This is a brief introduction of my work "Chronological Classification of Beethoven's Piano Sonatas Using Deep Learning Networks"
piano
Beethoven’s piano sonatas can be classified into early works, middle works and late works according to their composition periods. The process of using deep learning networks to complete the chronological classification task are as follows:
- Pre-processing: Convert the MIDI files of Beethoven piano sonatas into natural language sequences.
- mLSTM (multiplicative Long Short Term Memory) Model: Generate a characteristic vector (named C-vector) of each sample.
- Softmax Regression: Classify each C-vector.
The predicted labels of the Softmax Regression are the results of this classification task.
Similar data representation scheme in [12] is adopted to convert the MIDI files of sonatas into natural language sequences in sequential order. The representation scheme is listed as follows:
- “n_[pitch]” : pitch is an integer between 0 and 127 (inclusive), namely, pitch=1, 2,...,127.
- “d_[duration]_[dot]” : duration can be breve, whole, half, quarter, eighth, sixteenth, and thirty-second notes; dot can be 0, 1, 2, 3.
- “v_[velocity]” : velocity is a multiple of 4 between 4 and 128 (inclusive), namely, velocity=4, 8,..., 128.
- “t_[tempo]” : tempo (BPM) is a multiple of 4 between 24 and 160 (inclusive), namely, tempo=24, 28,..., 160.
- “.” : The end of time step. The length of each time step is the same as that of a sixteenth note.
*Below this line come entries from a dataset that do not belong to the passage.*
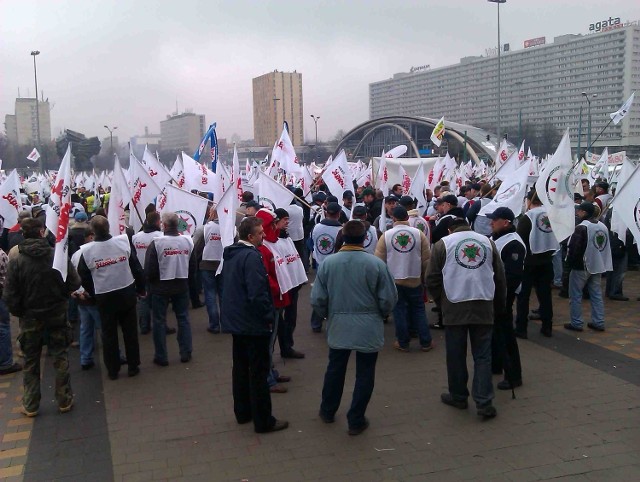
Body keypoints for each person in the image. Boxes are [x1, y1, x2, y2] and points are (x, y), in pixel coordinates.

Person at [312, 220, 397, 435]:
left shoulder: (328, 264)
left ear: (343, 237)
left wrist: (328, 315)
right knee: (365, 373)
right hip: (368, 326)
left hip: (339, 324)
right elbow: (388, 298)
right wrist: (381, 314)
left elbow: (317, 299)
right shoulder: (376, 264)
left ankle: (327, 410)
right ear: (364, 238)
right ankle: (356, 418)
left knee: (335, 369)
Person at [426, 218, 506, 420]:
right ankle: (484, 401)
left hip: (454, 305)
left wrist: (440, 301)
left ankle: (458, 396)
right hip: (483, 303)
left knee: (455, 354)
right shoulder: (488, 242)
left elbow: (431, 278)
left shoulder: (442, 244)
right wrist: (499, 305)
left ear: (450, 229)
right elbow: (499, 276)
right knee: (483, 356)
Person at [3, 218, 80, 416]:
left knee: (30, 360)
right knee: (60, 356)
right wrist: (62, 296)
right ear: (41, 232)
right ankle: (64, 399)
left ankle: (31, 405)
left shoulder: (17, 260)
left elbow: (10, 294)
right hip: (56, 313)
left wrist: (19, 312)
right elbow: (74, 281)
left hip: (30, 317)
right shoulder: (56, 255)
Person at [221, 216, 288, 433]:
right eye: (260, 233)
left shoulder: (233, 253)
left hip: (237, 320)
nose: (264, 236)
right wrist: (267, 317)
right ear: (250, 236)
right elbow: (258, 292)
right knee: (258, 372)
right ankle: (263, 420)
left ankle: (243, 412)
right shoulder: (252, 256)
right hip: (252, 322)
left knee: (240, 368)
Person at [78, 215, 145, 380]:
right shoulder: (122, 242)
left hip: (105, 296)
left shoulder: (87, 251)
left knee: (109, 334)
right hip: (125, 292)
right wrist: (141, 289)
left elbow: (84, 277)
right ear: (108, 228)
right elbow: (136, 268)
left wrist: (93, 294)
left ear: (93, 231)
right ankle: (133, 365)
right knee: (129, 332)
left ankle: (113, 369)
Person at [375, 206, 433, 352]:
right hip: (414, 278)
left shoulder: (386, 235)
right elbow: (426, 259)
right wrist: (425, 278)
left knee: (399, 311)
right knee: (419, 310)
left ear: (393, 218)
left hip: (394, 279)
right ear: (407, 218)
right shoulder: (419, 234)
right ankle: (425, 341)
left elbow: (379, 261)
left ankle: (403, 342)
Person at [145, 212, 196, 365]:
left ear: (164, 225)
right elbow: (192, 266)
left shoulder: (157, 243)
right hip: (181, 285)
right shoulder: (187, 241)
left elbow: (149, 269)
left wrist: (152, 283)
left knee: (159, 321)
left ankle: (161, 356)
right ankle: (185, 351)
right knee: (183, 318)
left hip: (161, 288)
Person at [487, 207, 525, 390]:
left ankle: (513, 375)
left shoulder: (514, 243)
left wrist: (502, 297)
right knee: (494, 332)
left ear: (506, 222)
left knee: (505, 334)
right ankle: (496, 364)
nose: (491, 222)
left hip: (503, 296)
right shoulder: (494, 238)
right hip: (491, 293)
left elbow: (513, 276)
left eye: (495, 219)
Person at [515, 189, 558, 338]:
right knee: (545, 295)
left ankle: (521, 328)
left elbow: (520, 239)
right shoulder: (551, 214)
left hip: (529, 261)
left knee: (523, 296)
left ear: (529, 201)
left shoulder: (528, 217)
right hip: (547, 260)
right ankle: (547, 327)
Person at [565, 202, 612, 333]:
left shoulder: (582, 227)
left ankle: (577, 322)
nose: (577, 213)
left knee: (575, 295)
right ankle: (599, 321)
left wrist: (569, 263)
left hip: (582, 266)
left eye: (579, 211)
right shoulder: (602, 226)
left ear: (584, 212)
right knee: (596, 294)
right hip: (598, 264)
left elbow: (575, 248)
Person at [310, 202, 343, 332]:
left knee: (320, 295)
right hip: (335, 266)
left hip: (320, 264)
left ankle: (316, 323)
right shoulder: (341, 229)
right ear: (339, 214)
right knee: (334, 296)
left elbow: (311, 243)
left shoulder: (317, 227)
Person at [131, 211, 164, 334]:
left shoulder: (136, 237)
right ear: (157, 222)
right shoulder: (161, 236)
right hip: (157, 271)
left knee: (143, 299)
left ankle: (144, 325)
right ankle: (160, 325)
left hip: (141, 271)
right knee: (157, 299)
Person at [193, 207, 225, 333]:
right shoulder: (230, 228)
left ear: (212, 213)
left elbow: (195, 246)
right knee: (223, 294)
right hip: (223, 264)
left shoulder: (204, 228)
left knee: (210, 294)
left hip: (207, 264)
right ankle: (225, 322)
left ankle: (214, 324)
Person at [0, 247, 22, 375]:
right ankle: (5, 363)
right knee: (3, 328)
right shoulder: (2, 255)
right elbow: (8, 276)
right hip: (1, 295)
- “\n” : The end of the music segment. For example, the first measure from Beethoven Piano Sonata No.9 in E Major (Op.14 No.1) movement 2, as illustrated in Fig. 1, can be transformed into the natural language sequence as follows:
t_80 v_64 d_quarter_1 n_47 v_64 d_half_1 n_50 v_64 d_half_1 n_54 v_64 d_quarter_1 n_59 . . . . . . v_64 d_eighth_0 n_46 v_64 d_eighth_0 n_58 . . v_64 d_quarter_0 n_47 v_64 d_quarter_0 n_59 . . . .
After pre-processing, MIDI files were converted into natural language sequences. Feeded by the character in the sequence of the current time step, the mLSTM model is trained to predict the character of the next time step. This is the training process of the mLSTM model.
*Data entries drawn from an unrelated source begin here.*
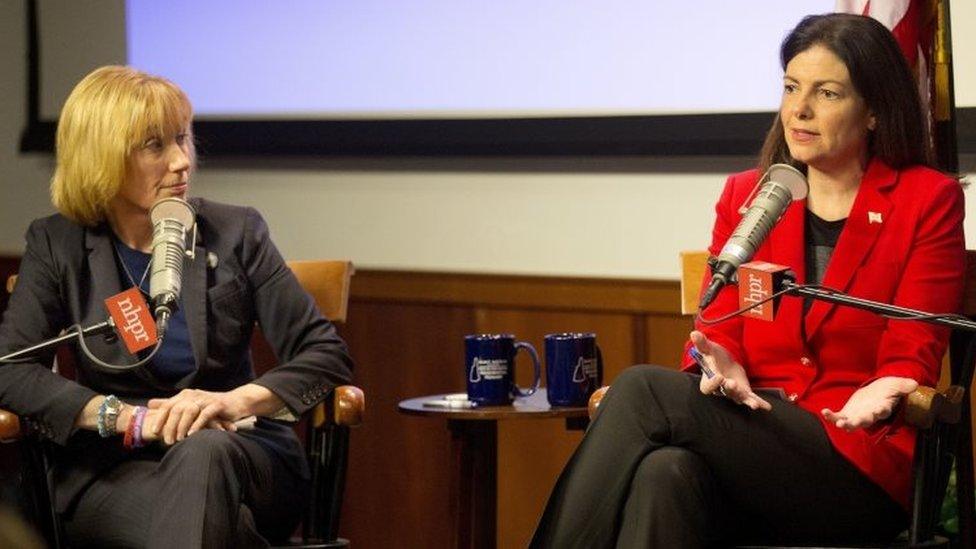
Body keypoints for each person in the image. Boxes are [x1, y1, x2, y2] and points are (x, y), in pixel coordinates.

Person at [532, 13, 965, 548]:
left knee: (642, 389)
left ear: (873, 111)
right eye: (791, 88)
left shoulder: (926, 201)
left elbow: (915, 343)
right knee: (662, 473)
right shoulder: (748, 196)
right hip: (750, 444)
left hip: (853, 464)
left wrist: (891, 382)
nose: (799, 110)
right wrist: (719, 359)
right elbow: (717, 328)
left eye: (826, 94)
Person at [0, 66, 354, 548]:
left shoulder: (236, 233)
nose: (181, 161)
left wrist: (233, 401)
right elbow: (13, 369)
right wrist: (124, 417)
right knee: (219, 528)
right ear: (102, 157)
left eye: (182, 138)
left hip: (243, 454)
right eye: (154, 145)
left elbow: (326, 355)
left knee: (205, 453)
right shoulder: (57, 243)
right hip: (115, 469)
It is notable that once the the model is well-trained, by passing a whole music sample (here it is a sequence of characters) into the trained mLSTM model, the vector involved in the final predicting process (the final hidden state) can be assumed to have the characteristics of this music sample (I will explain this in the following sections). Let's call this vector the "Characteristic-vector", namely, the "C-vector".
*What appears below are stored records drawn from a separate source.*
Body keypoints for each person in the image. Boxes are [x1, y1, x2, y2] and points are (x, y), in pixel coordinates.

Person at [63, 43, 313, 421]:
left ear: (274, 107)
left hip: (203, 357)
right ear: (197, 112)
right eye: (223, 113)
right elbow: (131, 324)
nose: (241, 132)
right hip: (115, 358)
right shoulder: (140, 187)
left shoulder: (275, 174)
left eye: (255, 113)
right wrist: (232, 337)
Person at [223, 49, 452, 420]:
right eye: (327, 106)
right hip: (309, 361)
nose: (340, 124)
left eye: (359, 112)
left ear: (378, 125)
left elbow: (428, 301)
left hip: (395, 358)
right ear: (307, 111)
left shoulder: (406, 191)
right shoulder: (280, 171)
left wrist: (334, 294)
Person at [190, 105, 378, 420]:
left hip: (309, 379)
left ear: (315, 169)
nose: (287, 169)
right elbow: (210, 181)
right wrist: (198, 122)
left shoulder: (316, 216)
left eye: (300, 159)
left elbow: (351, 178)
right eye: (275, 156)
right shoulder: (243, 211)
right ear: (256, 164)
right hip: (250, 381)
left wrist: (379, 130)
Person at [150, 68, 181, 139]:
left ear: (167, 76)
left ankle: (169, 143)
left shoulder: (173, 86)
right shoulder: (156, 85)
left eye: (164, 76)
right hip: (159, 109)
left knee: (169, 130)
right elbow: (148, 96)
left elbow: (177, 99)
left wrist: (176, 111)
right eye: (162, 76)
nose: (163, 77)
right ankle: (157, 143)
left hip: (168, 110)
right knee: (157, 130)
Beethoven piano sonatas are converted into natural language sequences during the pre-processiong process. Feeding into the trained mLSTM model above, several C-vectors are gained. Then these C-vectors are classified by Softmax regression.
The results are showed as follows.


We can see that the proposed mLSTM model with Softmax regression can achieve the classification accuracy of 90% in average, which indicates that mLSTM model is effective in feature extraction, and the C-vectors do contain music characteristics. So what exactly is in the C-vector? I didn't figure this out, but we can have a closer look.
Average C-vector: We calculate the average vector of the C-vectors generated from samples of each period (by averaging the elements of the corresponding positions in the vectors), and plot the histogram of the average C-vectors in blue, as shown in Fig. 6 below. The corresponding probably density curve of each average vector by kernel density estimation is also drawn, shown as orange solid lines.
The difference of the histogram of average C-vectors from each period is discernable. The middle period has the narrowest distribution, while the late period has the widest distribution.
The best test set (test set with the highest accuracy): 23 early samples, 22 middle samples and 24 late samples are correctly classified in the best test set. The histograms of the C-vectors from the same period are overlaid, and the probably density curves by kernel density estimation are drawn for each, the results are shown in Fig. 7.
Seen from the histograms and the probably density curves of C-vectors of both average ones and the best test set, it is obvious that C-vectors from early period and middle period are more similarly distributed, while those of the late period show more differences. This can be explained that the sonatas from early and middle period are very similar in character, so it is a bit harder to distinguish between them. The sonatas from late period are very distinctive and easy to be separated. The confusion matrix in Table 2 also verify this as one early sample is wrongly classified as middle work and vice versa, while all late samples are correctly classified.
While the C-vectors from the mLSTM output do possess some characteristic information of sonata samples, and the information can be later discerned by the Softmax regression process, however, at this stage, we cannot correlate exactly the musical and compositional information in the sonata (in MIDI) with the element values in the C-vector. Nevertheless, the relationship between the C-vectors and the corresponding music samples are interesting and observable, and further investigation is worthwhile to proceed.